→ TEXT SECTION:
+++

During the rule of Ibn Hud, between 1228 and 1238, the previous palace was transformed into Al-Qasr al-Sagir (Alcázar Menor), a new recreational palace in the Arrixaca area. It was smaller than its predecessor but still maintained significant grandeur.

The monastery largely preserves the structure of Al-Qasr al-Sagir, making its remains among the most valuable archaeological elements of the complex. The ruling family also possessed the Alcázar Mayor, the primary royal residence located in the southern part of the city, near the Segura River.

Following Ibn Hud's assassination in 1238 and the signing of the Treaty of Alcaraz (1243), Murcia became a protectorate of the Crown of Castile, retaining autonomy for its Muslim population. Under the treaty, the Alcázar Mayor was occupied by a Christian garrison, making the Alcázar Menor the primary residence of the Murcian royal family led by Ibn Hud al-Dawla.

+++

→ EXCERPTED RECORDS:
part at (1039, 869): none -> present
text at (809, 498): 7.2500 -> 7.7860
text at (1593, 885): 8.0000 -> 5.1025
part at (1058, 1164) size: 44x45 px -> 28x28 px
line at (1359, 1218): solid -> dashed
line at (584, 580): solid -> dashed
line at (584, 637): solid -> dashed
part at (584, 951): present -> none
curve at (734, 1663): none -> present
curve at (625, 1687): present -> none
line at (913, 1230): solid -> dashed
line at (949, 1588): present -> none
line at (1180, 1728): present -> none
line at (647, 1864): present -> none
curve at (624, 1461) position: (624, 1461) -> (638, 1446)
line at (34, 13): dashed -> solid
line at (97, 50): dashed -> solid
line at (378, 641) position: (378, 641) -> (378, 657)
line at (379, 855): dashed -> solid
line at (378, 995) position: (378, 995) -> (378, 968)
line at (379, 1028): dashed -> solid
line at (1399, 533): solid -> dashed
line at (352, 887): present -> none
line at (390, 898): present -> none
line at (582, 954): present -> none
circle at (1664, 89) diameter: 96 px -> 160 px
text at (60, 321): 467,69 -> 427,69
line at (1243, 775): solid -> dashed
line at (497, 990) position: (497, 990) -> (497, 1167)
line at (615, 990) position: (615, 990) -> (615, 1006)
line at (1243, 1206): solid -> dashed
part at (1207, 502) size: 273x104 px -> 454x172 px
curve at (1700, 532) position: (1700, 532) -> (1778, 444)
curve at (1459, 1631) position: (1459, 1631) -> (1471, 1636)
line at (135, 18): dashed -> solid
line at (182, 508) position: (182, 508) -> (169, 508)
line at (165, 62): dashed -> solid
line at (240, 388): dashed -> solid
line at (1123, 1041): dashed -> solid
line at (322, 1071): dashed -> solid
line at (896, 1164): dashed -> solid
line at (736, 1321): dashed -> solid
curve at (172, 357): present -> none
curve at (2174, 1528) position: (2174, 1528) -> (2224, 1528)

+++

→ WORK INSTRUCTION A:
According to the text about the Murcian palaces, what happened to the Alcázar Mayor under the Treaty of Alcaraz?
→ WORK INSTRUCTION B:
From the text about the Murcian palaces, quote the passage starting with "During the rule" and going on through "maintained significant grandeur.".
Work only from the text about the Murcian palaces.

→ ANSWER BOX A:
It was occupied by a Christian garrison.

→ ANSWER BOX B:
During the rule of Ibn Hud, between 1228 and 1238, the previous palace was transformed into Al-Qasr al-Sagir (Alcázar Menor), a new recreational palace in the Arrixaca area. It was smaller than its predecessor but still maintained significant grandeur.